Hamas gunmen killed 1,200 people in Israel, mostly civilians, in a surprise onslaught on October 7, attacking homes, kibbutzim and an electronic music festival, and taking about 150 hostages into Gaza.
Israel has retaliated by raining air and artillery strikes on the blockaded strip, claiming more than 1,400 lives and cutting off food, water and electricity supplies to the enclave.
Fighting back tears, Lior Gelbaum told Blinken how she and her boyfriend survived Hamas’s raid on a desert rave less than five kilometres (three miles) from the Gaza Strip.
“I’m 24 and I never imagined something like this would happen at a dance, at a music festival,” said Gelbaum, a US-Israeli dual citizen.
“We celebrated love, and we danced, and it was amazing. And then the rockets started and then gunshots everywhere,” she said.
Wrapping her arms around Blinken, she asked for help in rescuing friends snatched into Gaza by Hamas, which has threatened to kill the hostages.
“We escaped by a miracle, but there are friends we love,” she said, her voice trailing off.

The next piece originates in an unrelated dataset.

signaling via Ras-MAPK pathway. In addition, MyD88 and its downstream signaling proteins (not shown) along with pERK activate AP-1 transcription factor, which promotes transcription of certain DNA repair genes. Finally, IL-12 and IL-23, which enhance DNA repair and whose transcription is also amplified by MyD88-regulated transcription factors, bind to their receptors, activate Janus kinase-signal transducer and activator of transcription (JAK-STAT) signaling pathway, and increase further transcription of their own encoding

Around 270 people were killed at the rave alone as Hamas militants stormed in on motorcycles, vans and paramotors, shocking Israelis inured to living so close to the impoverished Gaza Strip.
Israel, often isolated on the international stage, has for decades relied on US support.
Biden has been critical in the past of Israeli Prime Minister Benjamin Netanyahu — himself an often unpopular figure in liberal Tel Aviv — for hard-right policies, including defiantly pursuing settlements in the occupied West Bank.
But Biden has closed ranks and resolutely backed Israel’s right to respond to what he branded “sheer evil,” a stance that Israelis told Blinken they appreciated.
“You don’t know how much it means to us to have you here,” Miri Polachek, who is volunteering to send medical supplies to soldiers, told Blinken.
“Your moral support means everything.”
Blinken, a secular Jew, spoke in unusually personal terms during his visit, recalling how his grandfather escaped Russian pogroms and his stepfather survived Nazi concentration camps.
He said Netanyahu showed graphic photographs from the Hamas attacks, including of a bullet-riddled baby, beheaded soldiers and young people burned alive in their cars.
“This is a moment where everyone needs to make clear that there is revulsion, disgust and a determination not to allow this to go forward,” Blinken said.
Blinken heads onward on a tour of Arab countries where he is unlikely to see such public pro-US sentiment.
But he said he also spoke to Israeli officials about the need to address humanitarian concerns in Gaza and to accept the “legitimate aspirations” of the Palestinian people.